PHOENIX – For Arizona sports fans, Doan is a legendary name.
Shane Doan, former Arizona Coyotes captain, was selected seventh overall in the 1995 NHL entry draft by the Winnipeg Jets organization. When the team relocated to Phoenix in 1996, Doan became the face of hockey in the desert. He played just over two decades before the Coyotes retired his number in 2019.
Doan, who is now Chief Hockey Development Officer for the Coyotes, is remembered by fans for more than just his achievements on the ice. He was, and still is, an integral part of hockey in the desert.
But now, there is a new Doan in the desert to watch.
Josh Doan signed his national letter of intent to play hockey at Arizona State in the fall.
Josh, 19, grew up in Arizona. One of Shane and Andrea’s four kids, he learned to skate as soon as he was able to walk. He watched all of his dad’s games and knew early on he wanted to play hockey.
“From the time I was little, hockey has always been my life,” Josh said. “When I was younger I used to cry when my dad’s teammates got traded or when his team lost. I don’t think I had any toys that didn’t relate to hockey. It was all I cared about.”
And growing up in the Valley, his life revolved around the sport.

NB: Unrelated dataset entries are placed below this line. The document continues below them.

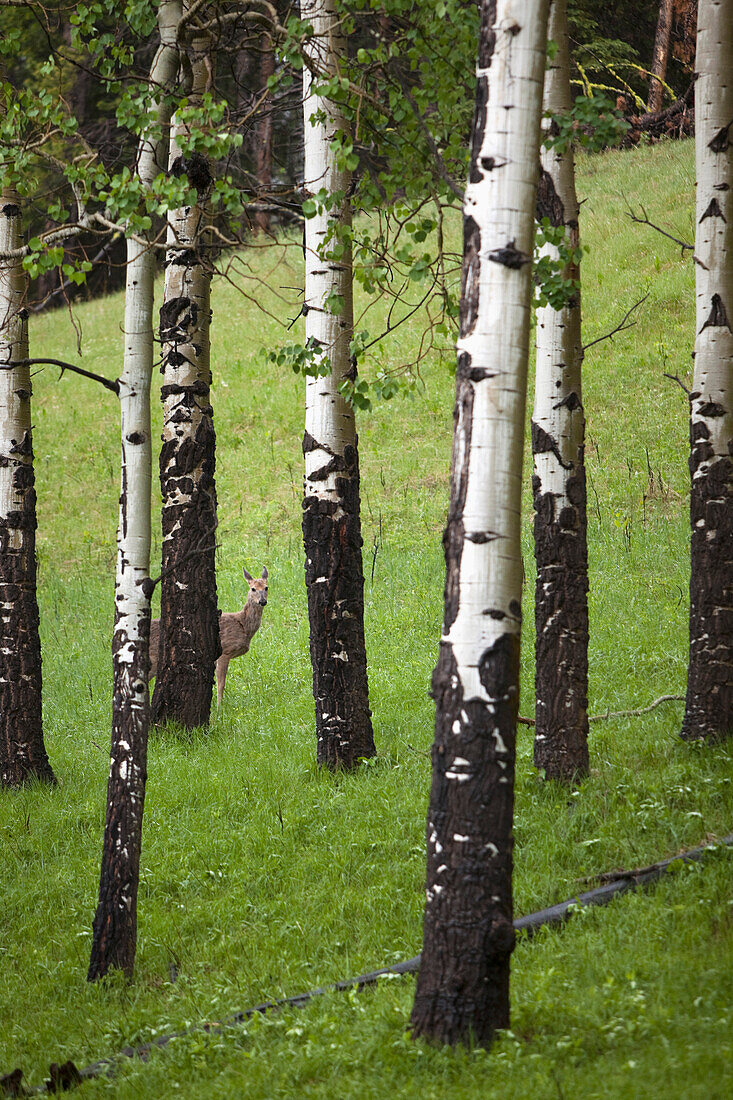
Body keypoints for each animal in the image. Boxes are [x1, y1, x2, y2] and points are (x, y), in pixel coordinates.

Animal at [147, 563, 267, 708]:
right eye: (253, 588)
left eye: (266, 587)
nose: (262, 601)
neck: (243, 625)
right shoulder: (225, 651)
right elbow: (221, 684)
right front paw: (219, 707)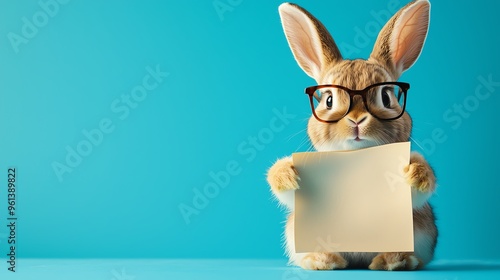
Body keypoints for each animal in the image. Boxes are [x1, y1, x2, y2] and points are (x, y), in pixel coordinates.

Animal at [266, 0, 438, 272]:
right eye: (328, 100)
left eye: (386, 96)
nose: (356, 120)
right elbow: (286, 192)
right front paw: (287, 175)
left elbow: (419, 190)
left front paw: (415, 173)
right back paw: (322, 260)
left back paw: (395, 260)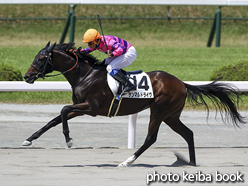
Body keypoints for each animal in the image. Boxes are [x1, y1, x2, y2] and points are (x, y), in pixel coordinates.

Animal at [22, 41, 244, 166]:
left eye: (41, 57)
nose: (26, 76)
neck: (85, 76)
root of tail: (182, 83)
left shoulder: (91, 108)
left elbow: (63, 110)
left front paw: (69, 139)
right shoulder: (81, 108)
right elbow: (54, 119)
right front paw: (29, 140)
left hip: (159, 110)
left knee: (151, 138)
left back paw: (127, 161)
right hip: (171, 115)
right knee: (188, 133)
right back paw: (191, 163)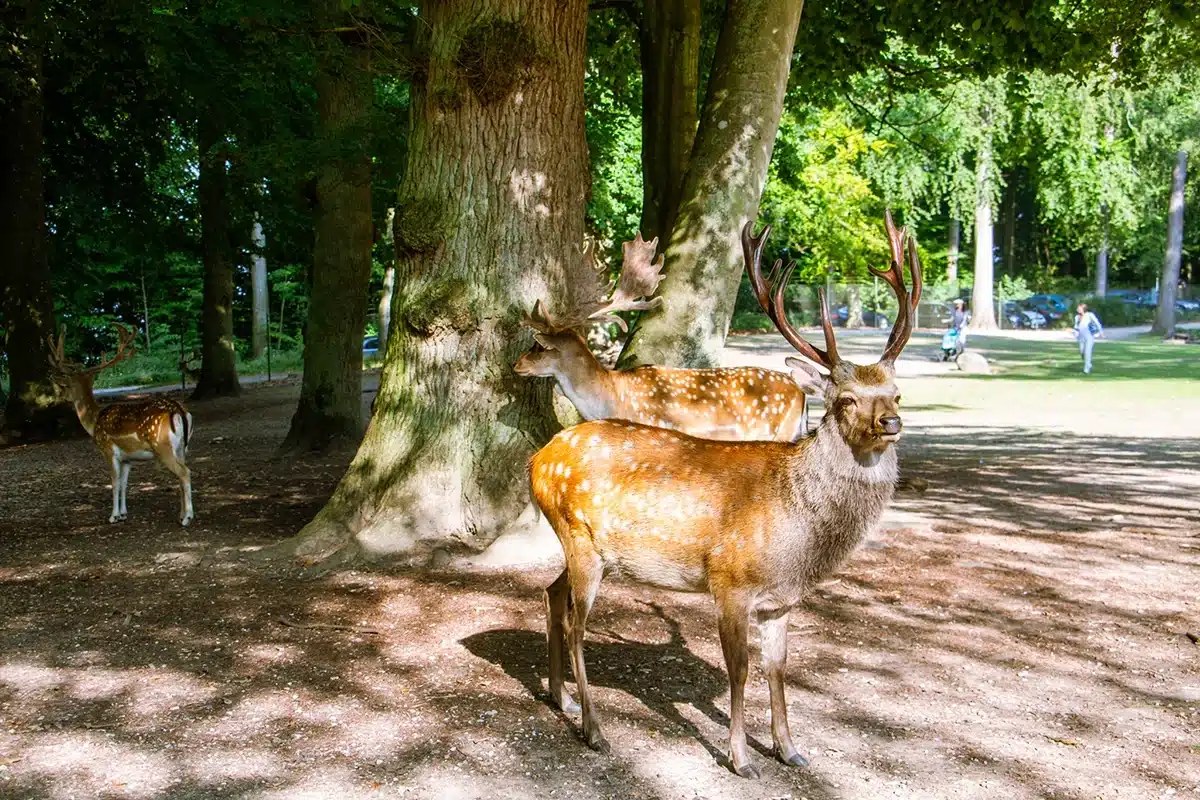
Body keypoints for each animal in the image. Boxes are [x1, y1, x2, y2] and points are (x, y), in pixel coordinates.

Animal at [47, 324, 195, 526]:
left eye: (66, 385)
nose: (58, 398)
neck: (94, 421)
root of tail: (179, 411)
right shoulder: (127, 459)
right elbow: (125, 483)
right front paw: (124, 513)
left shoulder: (108, 450)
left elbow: (114, 482)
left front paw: (113, 516)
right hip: (182, 447)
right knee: (181, 474)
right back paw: (181, 514)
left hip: (162, 446)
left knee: (184, 472)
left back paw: (187, 517)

Josh would go from school to hockey practice to watch his dad’s games. Any free time he had, he would spend shooting pucks in the garage or playing “mini sticks.”
“It’s so cool to be able to follow in my dad’s footsteps,” Josh said.
He may have some big skates to fill, but he does not see that as a challenge.
In the small but growing Arizona hockey community, Josh has always been recognized by his last name. He played in the Junior Coyotes club program through high school, wearing a “C” and No. 19 on his jersey, just like his dad.
In 2017, Josh was drafted by the Kamloops Blazers in the Western Hockey League, the same organization his dad spent three seasons with at the beginning of his professional career. But Josh decided not to play in Kamloops.
“My dad and I followed pretty similar paths,” he said. “But ultimately I chose to play juniors in the U.S. and he played in Canada.”
He settled on the United State Hockey League, instead of in the WHL, so he could maintain his college eligibility. If Josh played on the Kamloops Blazers he would not be able to play NCAA college hockey.
So at 17, Josh transferred from Scottsdale’s Notre Dame Prep High School to online classes and moved across the country to Chicago.
It’s a decision that has ultimately paid off as he will make his college debut as a Sun Devils player later this year.
The 6-foot-3, 180 pound forward is playing his second season for the Chicago Steel in the USHL, where he has notched 65 points in 50 games, including 27 goals, suggesting his work ethic is setting him apart. He is ranked third in the league for points.
“I think something that has helped me grow as a hockey player is being able to learn from my dad and ask him questions about the game or experiences that he had,” Josh said.
After Shane retired from playing hockey, he was able to coach Josh. “That’s when I really got to learn more from him, and his leadership really encouraged me,” Josh said.
Not only does Josh look up to the player Shane was on the ice, but he also looks up to his dad as a role model in all aspects of life.
“Growing up, I saw how hard my dad worked and how much he enjoyed the game,” Josh said. “But I also saw what a good teammate he was and how he treated everyone in his life. That is something I have carried into my life today.”
Shane is remembered for staying hours after games to sign autographs, taking time to talk to any fan who approached him and for being a friend to everyone. And with Josh, the apple doesn’t fall too far from the tree.
“Josh is just a good guy to be around,” said Sam Deckhut, Josh’s former teammate from the Junior Coyotes.
“He always has a big smile on his face and is trying to make everyone feel good about themselves. If you ask any of his teammates they would say the same thing. He puts everyone in front of himself, he is a really selfless guy.”
That sentiment seems to be universal.
“I first met Josh during summer skates a few years ago,” said Jan Jenik, who plays for the Tucson Roadrunners. “I didn’t know a lot of people in Arizona at the time, but Josh and I instantly became friends. He is just one of those guys that you can always count on.
“I am so excited that he is coming back to Arizona, I think that this is a huge opportunity for him. His hard work and commitment is really showing with the season he is having right now.”
After spending two years in Chicago, Josh is not the only one who is excited that he will be back in the desert.
“We are so excited that Josh is going to play at ASU,” said Andrea Doan, Josh’s mom. “He has the opportunity to play in the state that he was born and raised in. And that is something that is really special to his whole family.”
Spending the 2021 season on the road, the Sun Devils went 7-16-3. Josh is one of five freshmen who will join the team in the fall.
While his mom, dad and siblings will be front row cheering him on next season, Josh will also have decades of Coyotes fans watching him continue his dad’s legacy in the desert.